What you have to do →
Continue the text about Ashleworth from the point where it ends.

Reading text →
>>>>

Ashleworth (sometimes formerly spelled ‘Ashelworth’) is a village and civil parish in the Tewkesbury district of Gloucestershire, England, with a population of 614 (United Kingdom Census 2021), about six miles north of Gloucester. It has a riverside pub, the Boat Inn.  The oldest part of the village is Ashleworth Quay, on a flood plain on the west bank of the River Severn.

History
The origins of the settlement go back at least to the Roman occupation; in recent years a number of Romano-British artefacts have been excavated in the area around the Quay dating from A.D.69 to A.D.390.

An ancient ferry, which used to link Ashleworth Quay to Sandhurst village on the east bank of the river closed in the 1950s.  In medieval times the Quay was a major crossing point for the river as the flood meadows here are narrower than they are for many miles upstream. Consequently, Ashleworth would have been the last place from which to cross before reaching the outskirts of Tewkesbury, nearly eight miles upstream.

Near the Quay is the ancient parish church of Saints Andrew and Bartholomew, the Manor, the Court, the historic Tithe Barn and the Boat Inn which has been run by the Jelf family for nearly 400 years.

The village was mentioned in the Domesday Book (1086), at which time it was called Escelesworde, which translates loosely as Aescel's farmstead, or enclosure. After the Norman Conquest the manor was held by the Earls of Berkeley, but in the 12th century Robert Fitzharding, the earl at that time, gifted Ashleworth to St Augustine's Abbey, Bristol. Henry VIII later gave the manor to the Bishop of Gloucester.

The larger, more modern, part of the village spreads out from the village green situated on higher ground about half a mile to the Northwest. Near the Green is the village school and the former Queens Arms public house, now a private residence, with the centre of the village with its Memorial Hall and Post Office shop a couple of hundred yards further up the hill.

<<<<

Extracted material →
>>>>

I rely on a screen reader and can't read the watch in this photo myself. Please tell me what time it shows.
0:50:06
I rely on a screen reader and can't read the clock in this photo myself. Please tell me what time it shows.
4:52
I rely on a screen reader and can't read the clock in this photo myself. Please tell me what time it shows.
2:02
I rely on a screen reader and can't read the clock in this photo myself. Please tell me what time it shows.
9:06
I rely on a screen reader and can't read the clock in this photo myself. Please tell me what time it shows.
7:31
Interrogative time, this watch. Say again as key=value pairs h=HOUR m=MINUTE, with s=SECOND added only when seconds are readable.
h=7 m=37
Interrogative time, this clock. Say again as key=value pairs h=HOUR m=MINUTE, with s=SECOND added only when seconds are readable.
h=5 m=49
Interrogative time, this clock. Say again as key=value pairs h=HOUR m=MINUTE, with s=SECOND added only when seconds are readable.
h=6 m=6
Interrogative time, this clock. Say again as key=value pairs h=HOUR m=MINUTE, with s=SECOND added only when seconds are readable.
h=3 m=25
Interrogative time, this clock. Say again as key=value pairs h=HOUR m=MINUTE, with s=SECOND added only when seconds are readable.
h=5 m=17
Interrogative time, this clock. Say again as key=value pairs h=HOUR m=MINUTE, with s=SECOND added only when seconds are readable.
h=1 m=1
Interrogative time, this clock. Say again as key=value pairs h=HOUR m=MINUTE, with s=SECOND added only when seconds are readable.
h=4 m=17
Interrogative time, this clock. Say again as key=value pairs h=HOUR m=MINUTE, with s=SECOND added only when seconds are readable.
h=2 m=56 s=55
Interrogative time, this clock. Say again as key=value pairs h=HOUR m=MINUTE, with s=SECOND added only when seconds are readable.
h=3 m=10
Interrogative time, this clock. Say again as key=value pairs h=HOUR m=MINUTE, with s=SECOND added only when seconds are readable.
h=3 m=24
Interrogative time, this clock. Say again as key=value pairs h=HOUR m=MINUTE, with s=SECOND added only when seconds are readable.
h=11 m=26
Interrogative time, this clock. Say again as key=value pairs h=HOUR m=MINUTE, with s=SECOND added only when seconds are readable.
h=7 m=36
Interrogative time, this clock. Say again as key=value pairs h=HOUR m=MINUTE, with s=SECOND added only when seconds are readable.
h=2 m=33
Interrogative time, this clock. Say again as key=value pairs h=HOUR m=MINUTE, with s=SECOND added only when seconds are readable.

<<<<

Task result →
Monuments

Sts Andrew and Bartholomew Church The church is primarily 12th and 13th century, with later remodelling, but the origins are pure Saxon. Much of the north wall is built of striking Saxon herringbone stonework. The interior features one of the earliest known examples of a royal coat of arms (featuring a lion and a dragon) over the south chapel; this dates from the reign of Edward VI or, possibly, Elizabeth I. The church is Grade I listed.

Ashleworth Tithe Barn Adjacent to the court and church is a huge medieval tithe barn, now in the care of the National Trust. The barn was built in the period 1481 - 1515 by Abbot Newland of Bristol Abbey, and consists of ten bays. The interior roofing is a wonderful example of medieval timber framing.

The Preaching Cross A 14th century preaching cross stands upon a three-step plinth on the village green. Though the Ashleworth example is called a 'cross', it is really more of a simple column with a four sided top which has been carved with religious scenes. The cross was lost for many years until it was found hidden in a chimney in one of the cottages that line the green. The scenes carved upon the cross are thought to represent Mary and John, a Virgin and Child, St Augustine, and Robert Fitzharding, founder of Bristol Abbey.

Other Historic Buildings Apart from the church and tithe barn, Ashleworth has a number of older buildings, although they are not generally open to the public. These include Ashleworth Court, built in 1460, and still retaining its great hall, Ashleworth Manor (1460), a half-timbered manor house once owned by the Abbot of Bristol, and Foscombe House, a Victorian Gothic fantasy constructed by Thomas Fulljames.  Ashleworth Court is Grade I listed.

See also

Ashleworth Ham
Berkeley (hundred)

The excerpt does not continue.